Canadian strains have been previously characterized by relatively few molecular markers, which has made it difficult to detect the variation responsible for the pathogen’s ability to adapt. But with the cost of DNA sequencing rapidly dropping, Yu’s team was able to select 162 strains taken from Western Canada. This allowed the team to get a clearer view of Canadian populations than ever before.
“It’s very exciting,” says Yu. “We found quite a few new variations and the isolates from Manitoba look highly diverse.”
The results showed the pathogen populations were composed of three distinct sub-groups — and that strains collected from 2012 to 2014 were more genetically diverse than those collected approximately five years earlier.
The sampled populations from Saskatchewan and Alberta were of similar genetic composition, while the Manitoba strains were highly diversified, which makes managing the disease more complicated. The difference in population structure among the provinces may be associated with precipitation, as fungal diseases like blackleg thrive in moist conditions.
Dane Froese, provincial oilseed specialist with Manitoba Agriculture, says he’s not surprised that genetic variation looks greater in Manitoba.
“We tend to have conditions that are more favourable for the disease,” he says. “Just based on our environmental patterns, we have a longer growing season, and we generally have more heat and more moisture – all things that favour disease development.”
That’s the kind of data that will lead to better management of the disease.
“This research is really exciting, because now we have the information we need to really understand the unique genetics and variations of blackleg-causing pathogen strains across Canada,” says Yu. “Armed with this knowledge, we can develop modern disease-resistant cultivars and discover new solutions to better help growers protect their crops from this serious disease.”
Froese agrees.
“For managing blackleg, it’s a positive step forward,” he says. “Understanding which gene populations are present and which ones are more dominant in different geographies in Manitoba makes breeding efforts more focused and more precise.

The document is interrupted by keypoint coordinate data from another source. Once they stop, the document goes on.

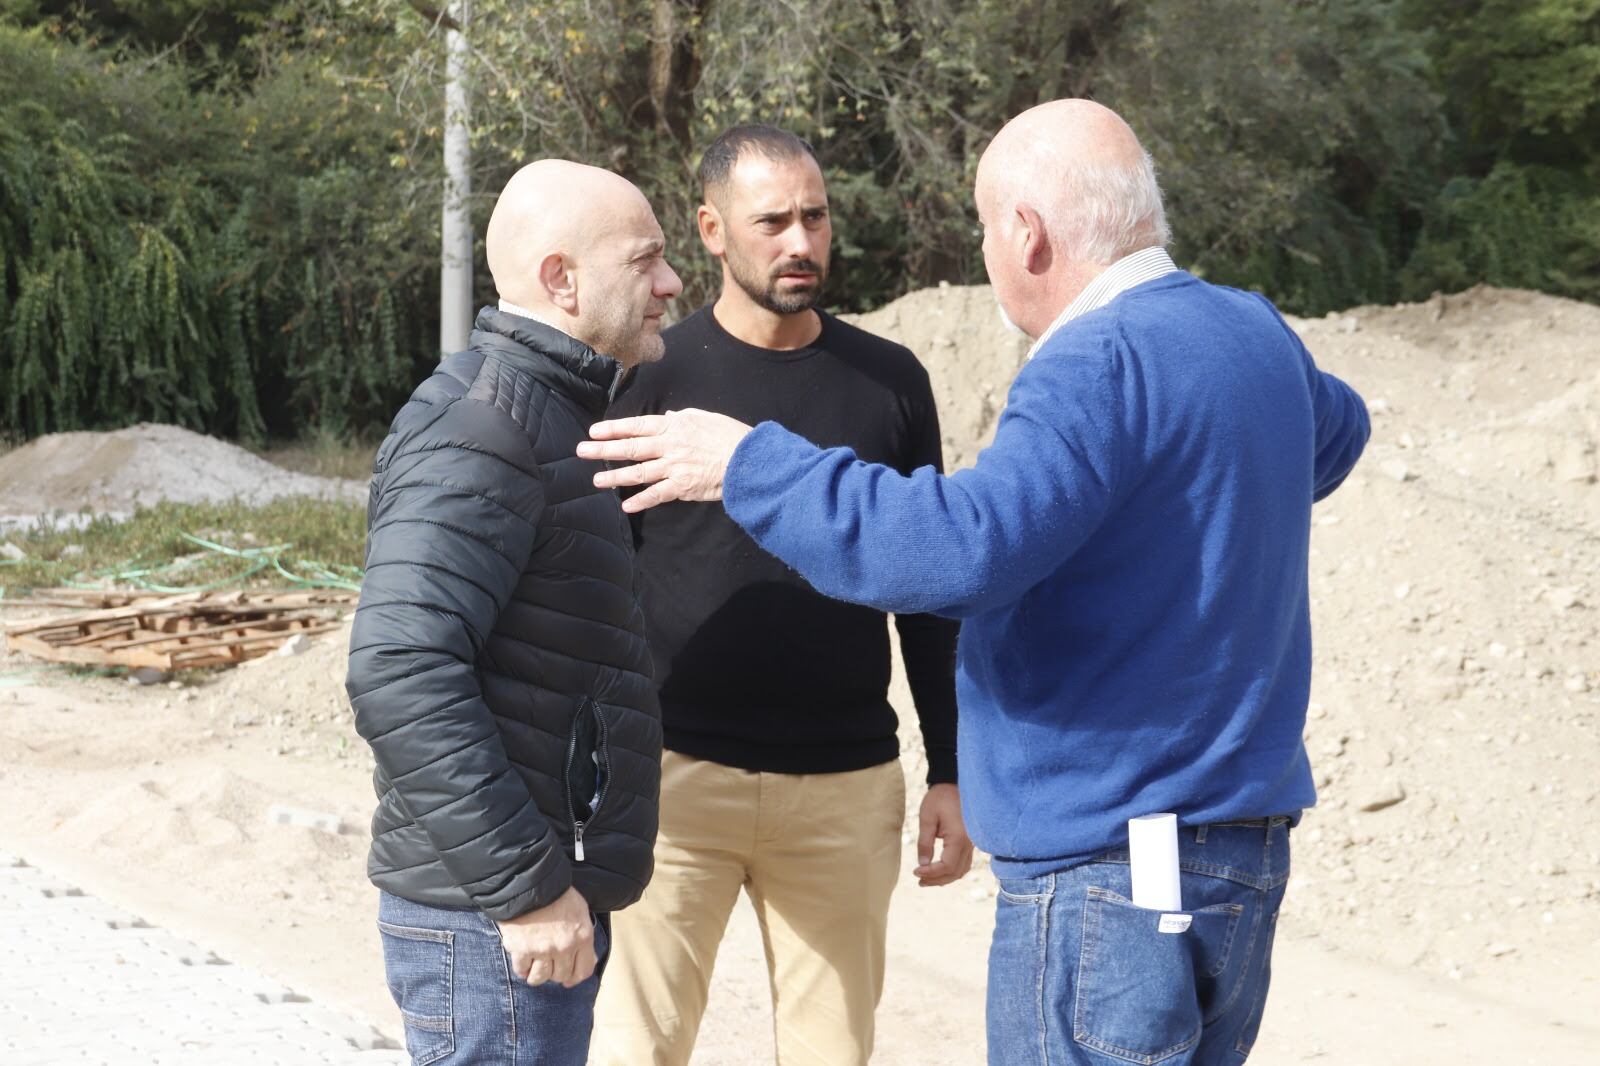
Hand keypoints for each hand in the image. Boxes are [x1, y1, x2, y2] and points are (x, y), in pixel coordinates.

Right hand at [494, 886, 595, 987]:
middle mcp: (564, 947)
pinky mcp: (521, 949)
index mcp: (582, 937)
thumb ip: (584, 936)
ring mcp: (542, 949)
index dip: (575, 977)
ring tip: (534, 965)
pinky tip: (522, 959)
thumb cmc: (556, 894)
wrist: (529, 881)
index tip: (568, 978)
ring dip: (537, 975)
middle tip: (548, 964)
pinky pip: (521, 970)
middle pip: (561, 976)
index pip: (583, 971)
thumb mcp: (580, 911)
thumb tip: (590, 958)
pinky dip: (521, 968)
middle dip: (555, 972)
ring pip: (540, 978)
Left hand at [577, 409, 753, 512]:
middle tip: (582, 451)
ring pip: (638, 472)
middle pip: (631, 448)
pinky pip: (657, 495)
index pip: (637, 426)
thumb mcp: (705, 418)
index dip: (614, 428)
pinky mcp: (683, 487)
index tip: (594, 431)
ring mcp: (674, 467)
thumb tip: (669, 416)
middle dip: (604, 450)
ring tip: (596, 480)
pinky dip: (641, 501)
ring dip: (615, 477)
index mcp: (674, 427)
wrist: (748, 459)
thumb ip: (683, 418)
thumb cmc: (730, 436)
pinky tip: (626, 506)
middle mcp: (669, 446)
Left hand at [913, 783, 973, 886]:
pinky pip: (964, 863)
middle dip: (936, 879)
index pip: (947, 866)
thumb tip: (922, 864)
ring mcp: (971, 844)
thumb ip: (925, 842)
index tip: (916, 871)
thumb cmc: (940, 798)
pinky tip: (939, 871)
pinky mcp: (970, 842)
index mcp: (959, 838)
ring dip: (945, 878)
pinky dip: (952, 871)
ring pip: (961, 870)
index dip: (931, 873)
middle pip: (955, 872)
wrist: (953, 784)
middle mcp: (969, 844)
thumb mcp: (927, 817)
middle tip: (919, 880)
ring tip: (926, 879)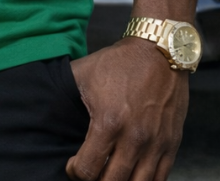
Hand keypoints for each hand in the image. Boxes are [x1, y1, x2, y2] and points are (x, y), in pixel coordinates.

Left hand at [66, 38, 188, 180]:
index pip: (87, 169)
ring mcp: (155, 144)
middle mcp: (134, 139)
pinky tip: (132, 175)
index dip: (75, 172)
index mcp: (109, 122)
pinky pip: (160, 179)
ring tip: (110, 174)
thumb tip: (48, 107)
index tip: (73, 166)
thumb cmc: (120, 62)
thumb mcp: (84, 73)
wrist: (158, 51)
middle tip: (91, 171)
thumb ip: (65, 94)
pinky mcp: (171, 144)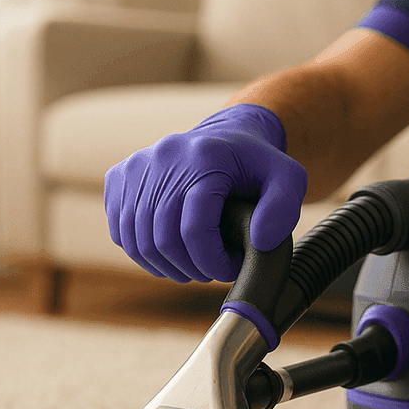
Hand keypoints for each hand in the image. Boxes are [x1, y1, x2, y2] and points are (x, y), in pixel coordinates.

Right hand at [104, 103, 306, 283]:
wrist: (229, 136)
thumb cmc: (259, 165)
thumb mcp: (289, 179)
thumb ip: (283, 209)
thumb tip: (260, 241)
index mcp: (206, 157)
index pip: (195, 228)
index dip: (213, 261)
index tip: (231, 269)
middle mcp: (164, 157)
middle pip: (163, 239)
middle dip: (191, 268)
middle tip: (213, 271)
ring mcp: (137, 166)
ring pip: (138, 242)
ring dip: (167, 267)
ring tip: (194, 266)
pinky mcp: (119, 177)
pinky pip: (121, 232)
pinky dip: (144, 254)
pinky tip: (172, 253)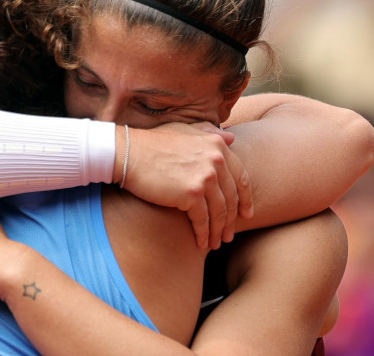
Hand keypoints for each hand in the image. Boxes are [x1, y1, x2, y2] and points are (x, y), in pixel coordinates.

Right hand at [123, 122, 251, 249]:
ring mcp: (206, 177)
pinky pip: (203, 220)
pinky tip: (202, 243)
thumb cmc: (151, 143)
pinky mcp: (191, 193)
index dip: (246, 199)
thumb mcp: (183, 130)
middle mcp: (216, 159)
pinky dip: (204, 234)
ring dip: (218, 231)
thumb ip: (208, 133)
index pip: (241, 177)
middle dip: (231, 220)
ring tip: (216, 243)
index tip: (247, 214)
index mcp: (217, 145)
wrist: (127, 153)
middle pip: (231, 198)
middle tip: (229, 235)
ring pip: (219, 212)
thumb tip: (232, 138)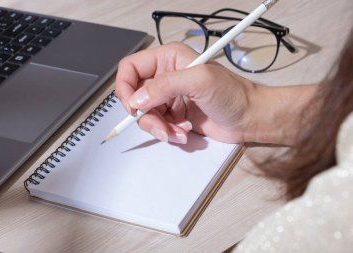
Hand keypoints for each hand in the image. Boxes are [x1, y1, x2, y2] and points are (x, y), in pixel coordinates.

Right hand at [115, 42, 254, 143]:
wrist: (249, 118)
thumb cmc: (234, 94)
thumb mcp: (200, 81)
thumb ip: (165, 86)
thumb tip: (137, 99)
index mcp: (168, 59)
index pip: (130, 68)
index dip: (125, 87)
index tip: (133, 106)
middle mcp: (166, 77)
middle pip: (135, 96)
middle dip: (146, 116)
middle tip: (161, 125)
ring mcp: (169, 98)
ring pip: (145, 115)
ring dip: (158, 128)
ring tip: (178, 131)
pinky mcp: (174, 115)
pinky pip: (158, 126)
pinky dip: (167, 133)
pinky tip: (183, 131)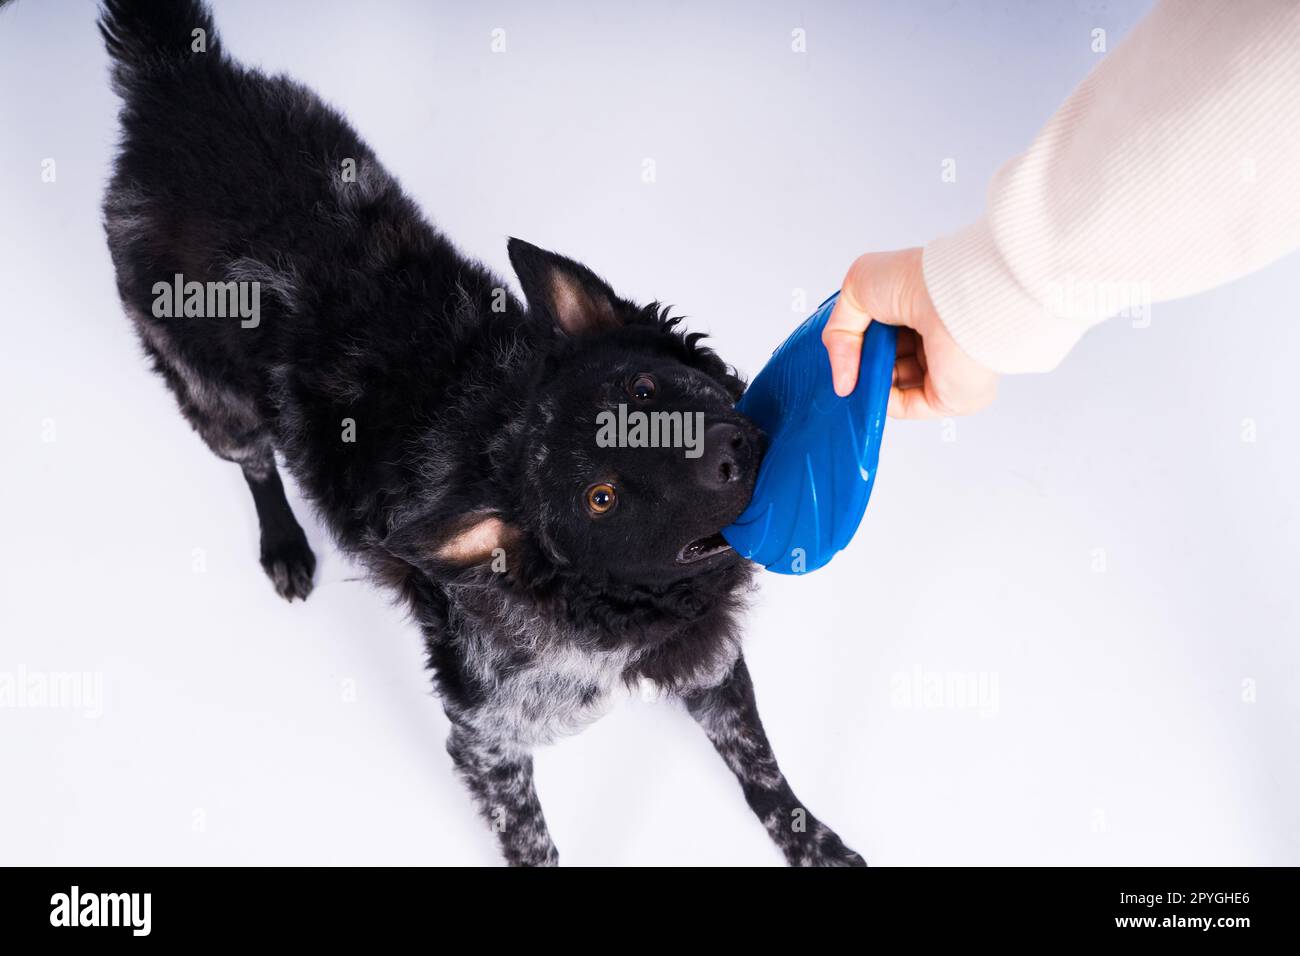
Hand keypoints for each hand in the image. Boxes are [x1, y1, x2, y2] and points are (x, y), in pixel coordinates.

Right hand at [822, 248, 998, 417]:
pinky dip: (883, 401)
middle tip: (848, 361)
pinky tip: (874, 386)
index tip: (842, 349)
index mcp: (920, 308)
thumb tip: (840, 376)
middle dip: (862, 364)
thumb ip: (838, 331)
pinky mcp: (948, 394)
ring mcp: (941, 367)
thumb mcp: (856, 288)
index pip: (884, 334)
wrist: (951, 298)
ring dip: (870, 382)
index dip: (859, 343)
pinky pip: (906, 406)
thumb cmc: (918, 279)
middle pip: (886, 362)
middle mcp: (934, 337)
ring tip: (861, 370)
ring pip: (893, 386)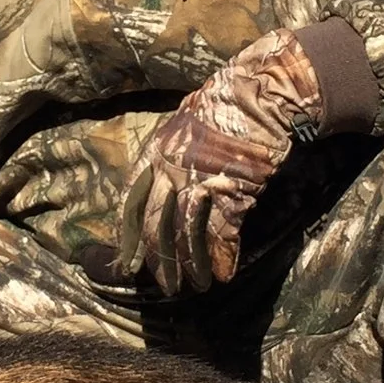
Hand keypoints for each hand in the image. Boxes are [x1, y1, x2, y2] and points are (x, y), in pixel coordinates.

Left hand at [118, 28, 326, 295]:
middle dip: (160, 261)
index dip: (129, 239)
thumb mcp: (178, 130)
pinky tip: (223, 274)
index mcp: (152, 156)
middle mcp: (169, 172)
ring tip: (196, 286)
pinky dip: (222, 256)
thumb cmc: (217, 111)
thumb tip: (155, 193)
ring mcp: (199, 182)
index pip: (130, 206)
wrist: (254, 95)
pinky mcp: (231, 191)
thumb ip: (164, 162)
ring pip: (188, 236)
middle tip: (167, 286)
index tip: (129, 264)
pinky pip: (222, 232)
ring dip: (193, 266)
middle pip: (157, 227)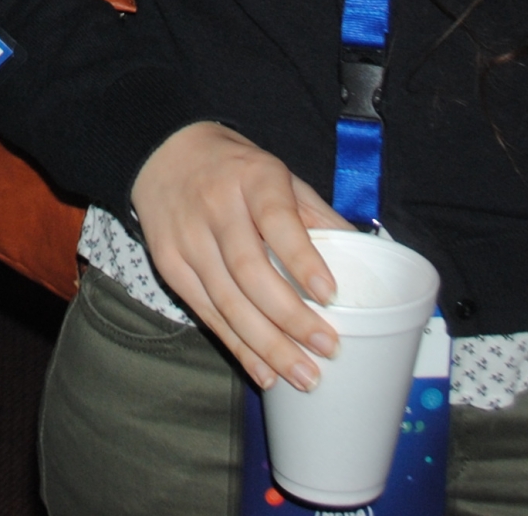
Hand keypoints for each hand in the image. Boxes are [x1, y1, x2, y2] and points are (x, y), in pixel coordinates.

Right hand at [129, 121, 356, 389]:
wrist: (162, 153)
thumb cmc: (235, 169)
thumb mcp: (278, 174)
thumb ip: (315, 215)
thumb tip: (364, 255)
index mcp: (252, 178)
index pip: (277, 221)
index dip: (302, 259)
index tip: (330, 294)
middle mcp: (216, 208)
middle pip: (250, 271)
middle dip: (290, 317)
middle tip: (326, 349)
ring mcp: (188, 239)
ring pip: (227, 301)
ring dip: (267, 345)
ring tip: (303, 374)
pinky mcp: (169, 264)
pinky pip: (206, 314)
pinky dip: (237, 346)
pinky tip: (264, 371)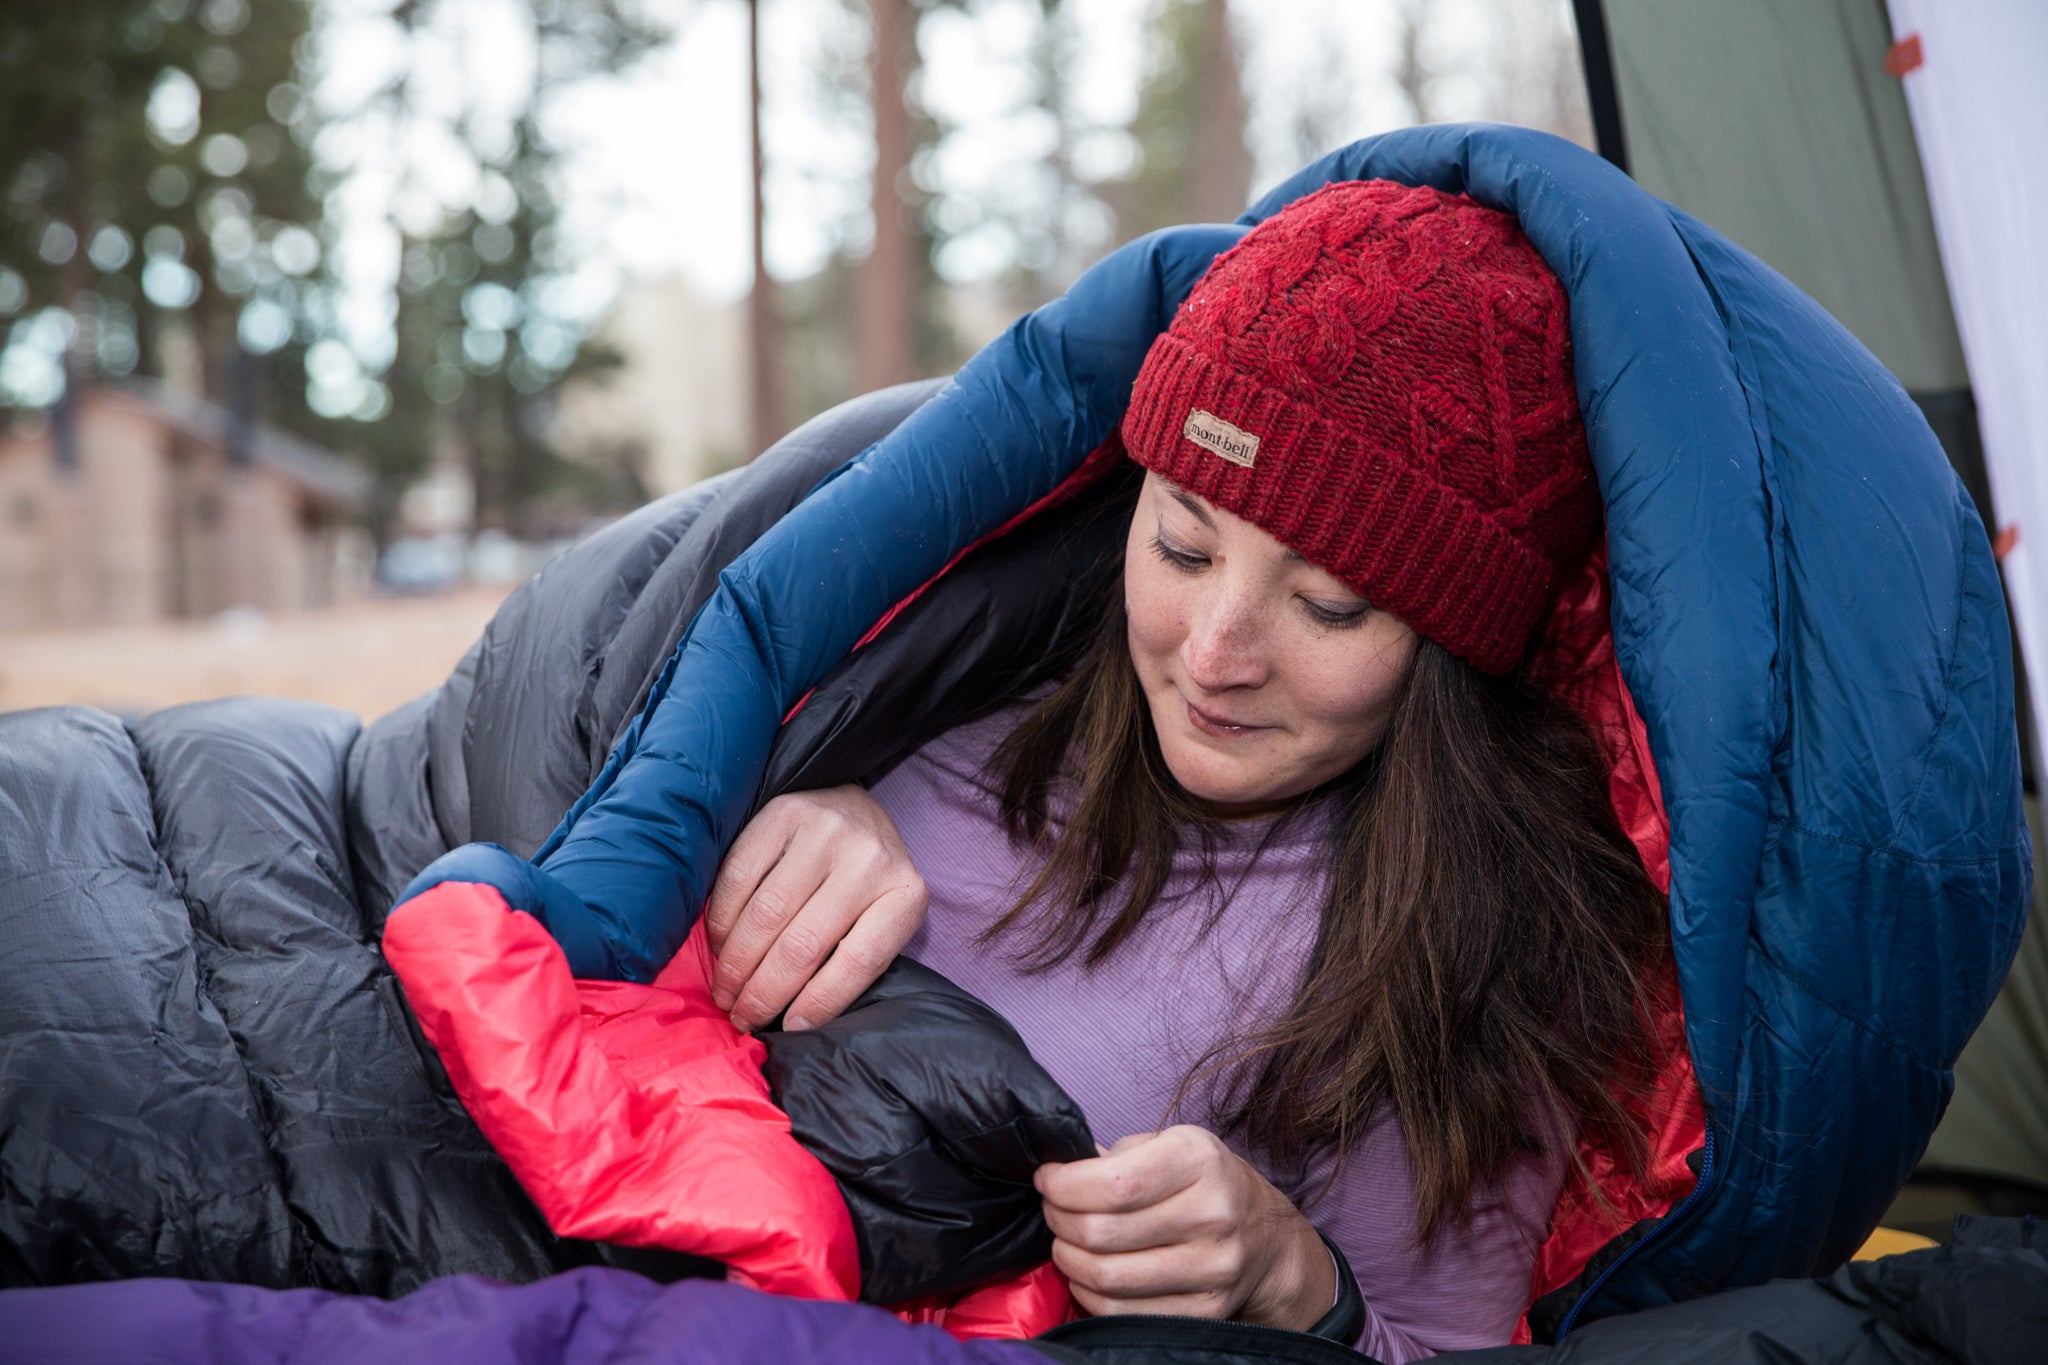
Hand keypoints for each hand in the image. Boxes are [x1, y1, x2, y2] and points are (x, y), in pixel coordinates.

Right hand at [705, 785, 927, 1031]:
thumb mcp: (879, 915)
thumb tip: (796, 1021)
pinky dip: (722, 920)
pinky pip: (739, 876)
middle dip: (764, 993)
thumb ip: (852, 957)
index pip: (860, 961)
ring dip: (736, 964)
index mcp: (904, 893)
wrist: (849, 799)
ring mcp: (826, 831)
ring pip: (766, 915)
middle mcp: (869, 859)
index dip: (820, 1002)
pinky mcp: (784, 813)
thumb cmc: (863, 876)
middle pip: (804, 944)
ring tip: (725, 991)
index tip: (789, 1029)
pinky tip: (720, 944)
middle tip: (740, 1017)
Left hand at [1035, 1127, 1333, 1329]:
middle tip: (1053, 1210)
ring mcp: (1212, 1269)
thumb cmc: (1203, 1182)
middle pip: (1103, 1231)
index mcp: (1199, 1161)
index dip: (1065, 1185)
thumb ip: (1119, 1156)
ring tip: (1066, 1241)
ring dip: (1069, 1259)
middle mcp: (1213, 1215)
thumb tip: (1060, 1174)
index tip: (1047, 1180)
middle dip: (1059, 1220)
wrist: (1264, 1236)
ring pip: (1108, 1277)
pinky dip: (1090, 1294)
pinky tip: (1087, 1273)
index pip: (1115, 1183)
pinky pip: (1124, 1312)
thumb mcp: (1172, 1145)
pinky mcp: (1204, 1311)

A more precise tool is always what we need to manage a changing and ever-evolving disease.”
It’s also important research because blackleg is not easy to manage with fungicides, so developing resistant strains is an important way to combat the disease. Most strains available in Western Canada already have some level of blackleg resistance.
“Resistance is a combination of minor and major genes,” Froese says. “As pathogens shift, it becomes more and more critical for growers to be able to match their major resistance genes, in addition to their minor resistance genes, in their canola rotations.”
Yu says it is a constant battle between the pathogen and plant resistance, noting her research aims to be predictive and stay ahead of the disease. She says this new data is a major victory in the battle against blackleg.
“We are very excited to see it applied in the near future.”
However, farmers won’t see new resistant varieties for a while due to the way new discoveries wend their way through approval processes.
“My guess is the earliest some of these new findings will work their way into new crop breeding practices is five years down the road. It takes a year or two to make those crosses, to go through the co-op testing and then to hit registration,” he says. “But long term, it’s a positive story.”